## WORK TASK
Below are records. Find each line in them that holds the word "Preise" and copy it.

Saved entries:
-- Opening Marker --

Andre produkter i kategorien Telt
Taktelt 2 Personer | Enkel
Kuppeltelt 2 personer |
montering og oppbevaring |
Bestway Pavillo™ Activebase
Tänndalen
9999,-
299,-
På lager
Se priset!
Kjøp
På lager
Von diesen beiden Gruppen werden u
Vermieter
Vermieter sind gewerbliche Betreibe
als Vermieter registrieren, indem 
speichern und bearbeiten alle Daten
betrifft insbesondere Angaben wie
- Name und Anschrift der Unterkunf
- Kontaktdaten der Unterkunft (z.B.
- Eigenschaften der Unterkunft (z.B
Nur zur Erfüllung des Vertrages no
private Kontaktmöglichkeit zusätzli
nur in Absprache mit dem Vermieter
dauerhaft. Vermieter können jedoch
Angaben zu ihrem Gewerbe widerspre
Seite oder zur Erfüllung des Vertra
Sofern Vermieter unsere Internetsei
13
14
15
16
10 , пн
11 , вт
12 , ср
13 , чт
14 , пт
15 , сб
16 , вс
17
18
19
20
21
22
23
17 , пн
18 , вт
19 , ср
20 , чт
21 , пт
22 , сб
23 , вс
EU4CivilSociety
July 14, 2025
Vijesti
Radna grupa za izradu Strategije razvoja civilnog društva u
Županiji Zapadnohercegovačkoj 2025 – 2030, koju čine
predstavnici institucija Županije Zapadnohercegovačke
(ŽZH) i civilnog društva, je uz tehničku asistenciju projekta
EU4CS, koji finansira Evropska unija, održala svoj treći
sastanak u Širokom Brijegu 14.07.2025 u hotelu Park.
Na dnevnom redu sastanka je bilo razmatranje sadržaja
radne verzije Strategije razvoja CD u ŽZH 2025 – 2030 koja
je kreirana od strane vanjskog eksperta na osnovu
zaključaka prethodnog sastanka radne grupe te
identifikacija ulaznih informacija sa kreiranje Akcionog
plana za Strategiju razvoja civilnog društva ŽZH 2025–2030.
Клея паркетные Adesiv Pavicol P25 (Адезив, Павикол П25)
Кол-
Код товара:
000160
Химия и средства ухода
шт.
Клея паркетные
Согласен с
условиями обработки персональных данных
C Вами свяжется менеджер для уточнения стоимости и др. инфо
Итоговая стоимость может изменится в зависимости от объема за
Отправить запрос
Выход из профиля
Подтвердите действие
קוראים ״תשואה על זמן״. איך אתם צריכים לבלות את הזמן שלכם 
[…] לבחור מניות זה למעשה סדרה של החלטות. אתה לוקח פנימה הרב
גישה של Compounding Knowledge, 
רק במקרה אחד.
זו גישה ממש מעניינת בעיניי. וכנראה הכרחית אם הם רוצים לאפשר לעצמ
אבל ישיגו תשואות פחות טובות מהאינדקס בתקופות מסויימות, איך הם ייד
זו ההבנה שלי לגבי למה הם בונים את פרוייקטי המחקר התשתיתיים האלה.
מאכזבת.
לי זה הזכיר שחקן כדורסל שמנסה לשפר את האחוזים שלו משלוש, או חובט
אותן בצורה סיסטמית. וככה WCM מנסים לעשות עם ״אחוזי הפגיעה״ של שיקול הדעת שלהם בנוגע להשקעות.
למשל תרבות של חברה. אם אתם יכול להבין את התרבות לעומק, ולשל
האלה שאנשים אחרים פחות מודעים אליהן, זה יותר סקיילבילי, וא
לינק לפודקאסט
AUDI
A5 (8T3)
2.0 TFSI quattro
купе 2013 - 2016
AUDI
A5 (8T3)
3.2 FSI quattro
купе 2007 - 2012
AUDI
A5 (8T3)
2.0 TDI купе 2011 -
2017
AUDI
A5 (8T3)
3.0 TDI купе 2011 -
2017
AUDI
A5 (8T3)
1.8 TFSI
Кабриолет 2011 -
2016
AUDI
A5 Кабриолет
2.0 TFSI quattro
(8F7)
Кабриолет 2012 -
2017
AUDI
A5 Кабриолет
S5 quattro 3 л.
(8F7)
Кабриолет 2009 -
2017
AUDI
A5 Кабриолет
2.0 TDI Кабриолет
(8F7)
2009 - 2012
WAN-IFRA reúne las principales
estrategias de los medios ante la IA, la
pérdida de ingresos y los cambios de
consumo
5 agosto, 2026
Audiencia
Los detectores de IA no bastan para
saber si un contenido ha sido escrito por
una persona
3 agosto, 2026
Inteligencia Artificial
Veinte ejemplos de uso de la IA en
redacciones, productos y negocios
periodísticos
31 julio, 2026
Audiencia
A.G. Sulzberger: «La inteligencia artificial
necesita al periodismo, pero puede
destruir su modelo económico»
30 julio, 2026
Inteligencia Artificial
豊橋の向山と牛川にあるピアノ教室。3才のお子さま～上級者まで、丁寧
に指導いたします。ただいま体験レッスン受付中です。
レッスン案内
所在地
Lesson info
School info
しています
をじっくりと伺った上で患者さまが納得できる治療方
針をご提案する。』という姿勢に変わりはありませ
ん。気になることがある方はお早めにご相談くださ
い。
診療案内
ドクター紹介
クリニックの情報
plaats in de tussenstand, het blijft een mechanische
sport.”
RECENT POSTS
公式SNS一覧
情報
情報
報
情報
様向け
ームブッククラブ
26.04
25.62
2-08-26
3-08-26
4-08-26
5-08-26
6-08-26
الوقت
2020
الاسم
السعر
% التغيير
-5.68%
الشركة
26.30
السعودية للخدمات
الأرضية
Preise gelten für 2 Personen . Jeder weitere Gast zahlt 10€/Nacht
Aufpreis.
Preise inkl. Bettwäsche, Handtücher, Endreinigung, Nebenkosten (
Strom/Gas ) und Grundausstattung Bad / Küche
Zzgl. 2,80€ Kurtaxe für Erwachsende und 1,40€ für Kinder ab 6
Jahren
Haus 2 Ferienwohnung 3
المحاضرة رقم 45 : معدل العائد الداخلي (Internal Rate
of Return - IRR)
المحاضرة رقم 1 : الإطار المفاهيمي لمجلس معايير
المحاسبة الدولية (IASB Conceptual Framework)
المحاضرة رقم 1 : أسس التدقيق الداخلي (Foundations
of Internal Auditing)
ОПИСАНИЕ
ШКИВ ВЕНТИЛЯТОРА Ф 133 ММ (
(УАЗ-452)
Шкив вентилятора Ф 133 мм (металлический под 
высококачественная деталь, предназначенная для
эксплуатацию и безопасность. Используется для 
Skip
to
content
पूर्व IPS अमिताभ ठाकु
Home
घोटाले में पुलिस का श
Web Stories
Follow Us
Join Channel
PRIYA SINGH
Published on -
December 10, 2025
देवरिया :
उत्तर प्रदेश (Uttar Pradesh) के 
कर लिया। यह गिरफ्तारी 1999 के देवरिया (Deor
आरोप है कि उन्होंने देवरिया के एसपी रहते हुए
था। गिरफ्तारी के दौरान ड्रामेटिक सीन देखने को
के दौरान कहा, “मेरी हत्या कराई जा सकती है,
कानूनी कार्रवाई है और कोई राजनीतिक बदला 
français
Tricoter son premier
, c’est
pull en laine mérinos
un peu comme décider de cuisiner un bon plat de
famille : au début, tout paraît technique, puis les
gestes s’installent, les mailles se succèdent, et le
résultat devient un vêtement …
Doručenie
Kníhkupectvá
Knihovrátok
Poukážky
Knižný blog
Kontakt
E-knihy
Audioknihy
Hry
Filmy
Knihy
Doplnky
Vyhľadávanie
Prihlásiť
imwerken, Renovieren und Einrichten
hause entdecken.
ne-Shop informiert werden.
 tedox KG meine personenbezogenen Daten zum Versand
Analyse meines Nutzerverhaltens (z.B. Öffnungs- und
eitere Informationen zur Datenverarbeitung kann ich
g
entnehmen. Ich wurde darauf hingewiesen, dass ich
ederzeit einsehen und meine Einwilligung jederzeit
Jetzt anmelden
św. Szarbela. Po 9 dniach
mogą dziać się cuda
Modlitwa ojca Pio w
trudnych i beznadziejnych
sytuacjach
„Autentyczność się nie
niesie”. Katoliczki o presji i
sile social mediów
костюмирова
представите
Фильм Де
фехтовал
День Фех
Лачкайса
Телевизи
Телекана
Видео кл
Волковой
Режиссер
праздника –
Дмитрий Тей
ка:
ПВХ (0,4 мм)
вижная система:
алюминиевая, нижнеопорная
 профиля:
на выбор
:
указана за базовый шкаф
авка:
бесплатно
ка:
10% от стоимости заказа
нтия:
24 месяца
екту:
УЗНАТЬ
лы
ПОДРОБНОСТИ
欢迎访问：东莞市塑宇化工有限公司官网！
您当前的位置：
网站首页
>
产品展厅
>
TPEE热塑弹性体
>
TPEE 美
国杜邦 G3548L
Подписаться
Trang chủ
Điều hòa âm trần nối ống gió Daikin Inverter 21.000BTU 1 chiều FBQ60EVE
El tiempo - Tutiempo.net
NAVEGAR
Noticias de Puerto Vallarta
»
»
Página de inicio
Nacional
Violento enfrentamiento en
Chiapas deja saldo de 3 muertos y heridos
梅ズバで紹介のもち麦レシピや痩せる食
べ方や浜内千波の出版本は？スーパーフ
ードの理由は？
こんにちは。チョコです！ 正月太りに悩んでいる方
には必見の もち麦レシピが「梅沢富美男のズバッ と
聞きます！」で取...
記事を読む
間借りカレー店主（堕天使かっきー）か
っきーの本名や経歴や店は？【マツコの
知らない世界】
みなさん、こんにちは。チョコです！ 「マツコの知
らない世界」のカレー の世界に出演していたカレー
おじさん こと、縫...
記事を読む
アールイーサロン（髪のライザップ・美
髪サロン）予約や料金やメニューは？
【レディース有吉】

-- Closing Marker --

## OUTPUT BELOW
Preise gelten für 2 Personen . Jeder weitere Gast zahlt 10€/Nacht
Preise inkl. Bettwäsche, Handtücher, Endreinigung, Nebenkosten (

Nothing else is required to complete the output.